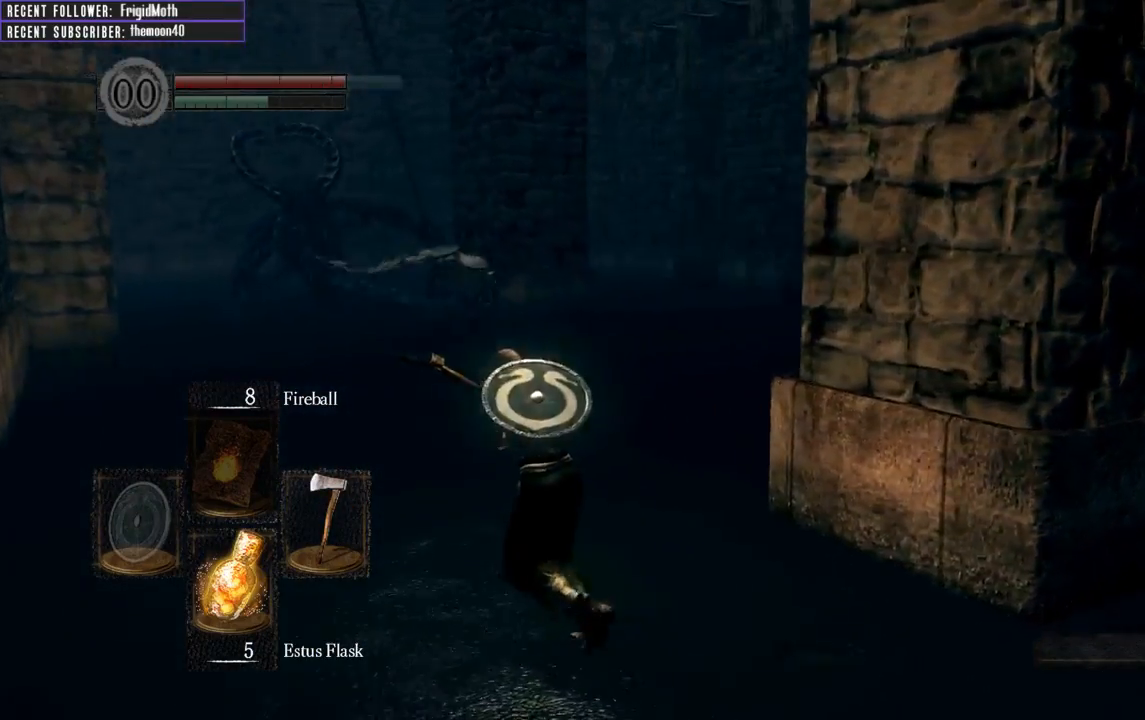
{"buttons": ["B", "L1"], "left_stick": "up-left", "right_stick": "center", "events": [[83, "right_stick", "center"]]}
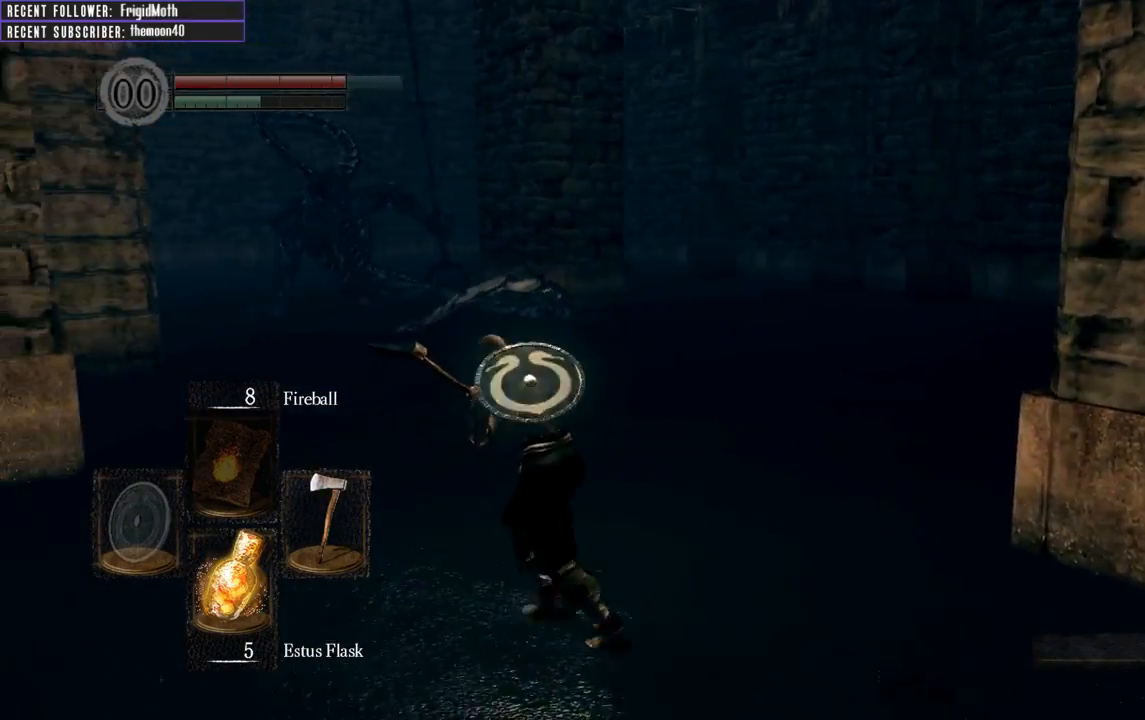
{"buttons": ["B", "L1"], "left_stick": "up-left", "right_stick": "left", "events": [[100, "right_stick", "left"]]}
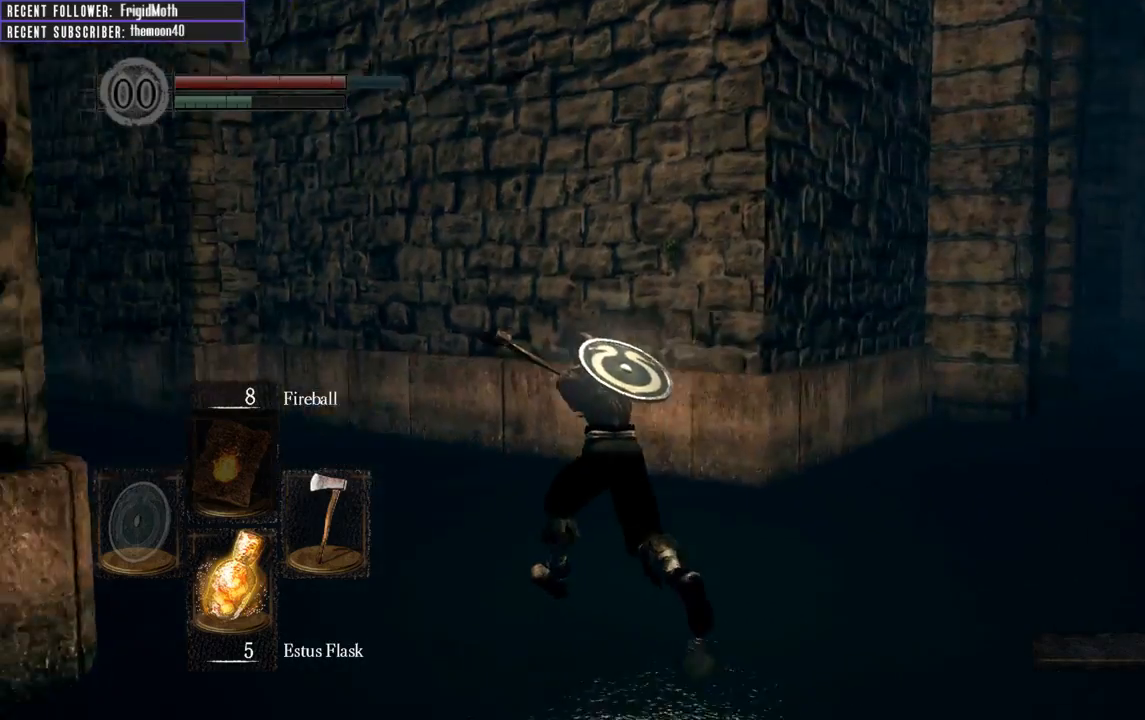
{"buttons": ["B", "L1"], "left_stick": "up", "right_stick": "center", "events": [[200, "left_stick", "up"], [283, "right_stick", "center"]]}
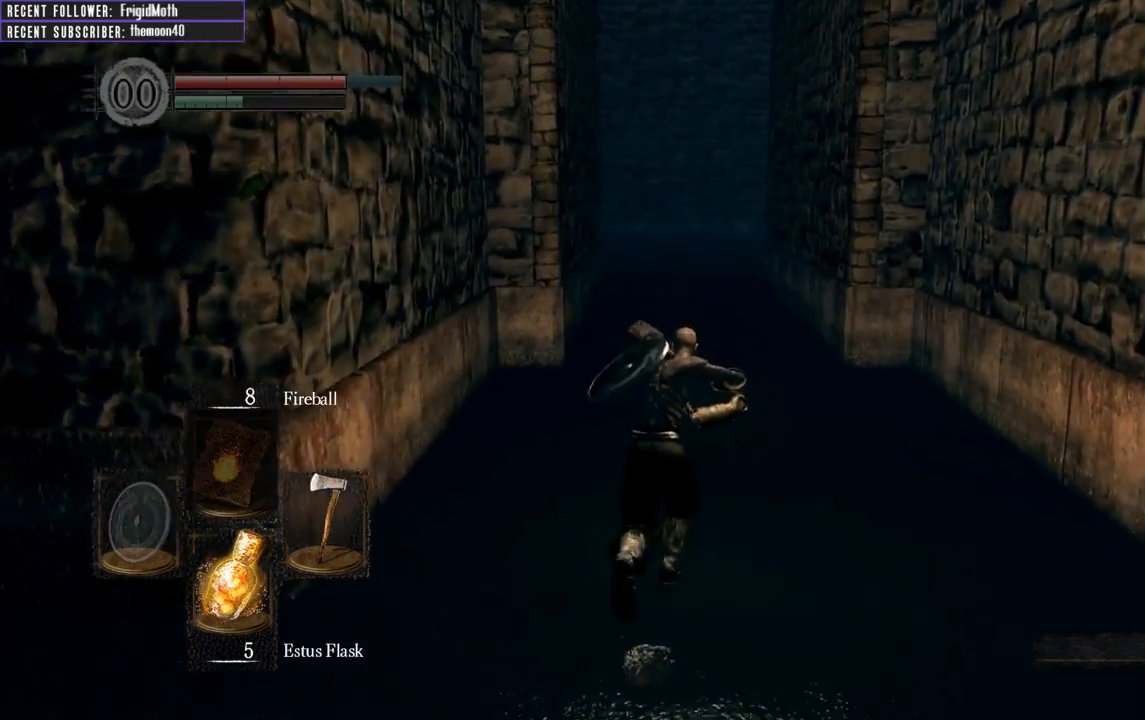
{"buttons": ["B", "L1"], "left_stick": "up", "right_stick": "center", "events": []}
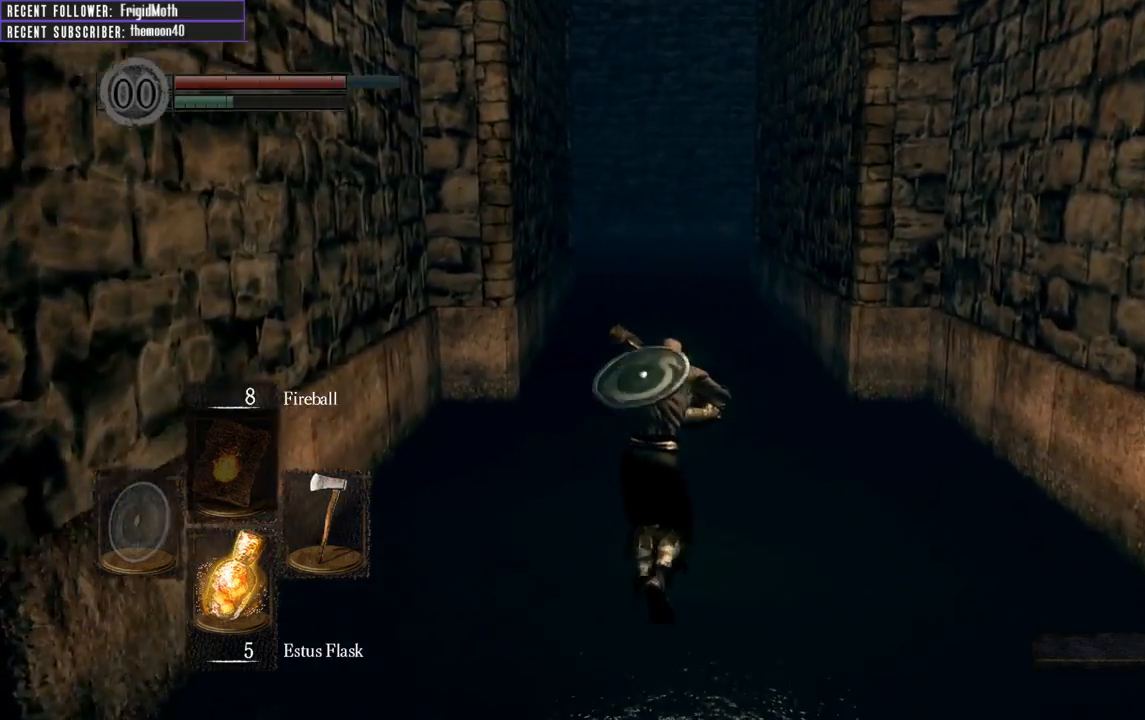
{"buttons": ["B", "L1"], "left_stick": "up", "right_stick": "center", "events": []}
━━━━
**Requirement**
Lines with "center": find them in the data and copy each one.

**Result of this task**
{"buttons": ["B", "L1"], "left_stick": "up-left", "right_stick": "center", "events": [[83, "right_stick", "center"]]}
{"buttons": ["B", "L1"], "left_stick": "up", "right_stick": "center", "events": [[200, "left_stick", "up"], [283, "right_stick", "center"]]}
{"buttons": ["B", "L1"], "left_stick": "up", "right_stick": "center", "events": []}
{"buttons": ["B", "L1"], "left_stick": "up", "right_stick": "center", "events": []}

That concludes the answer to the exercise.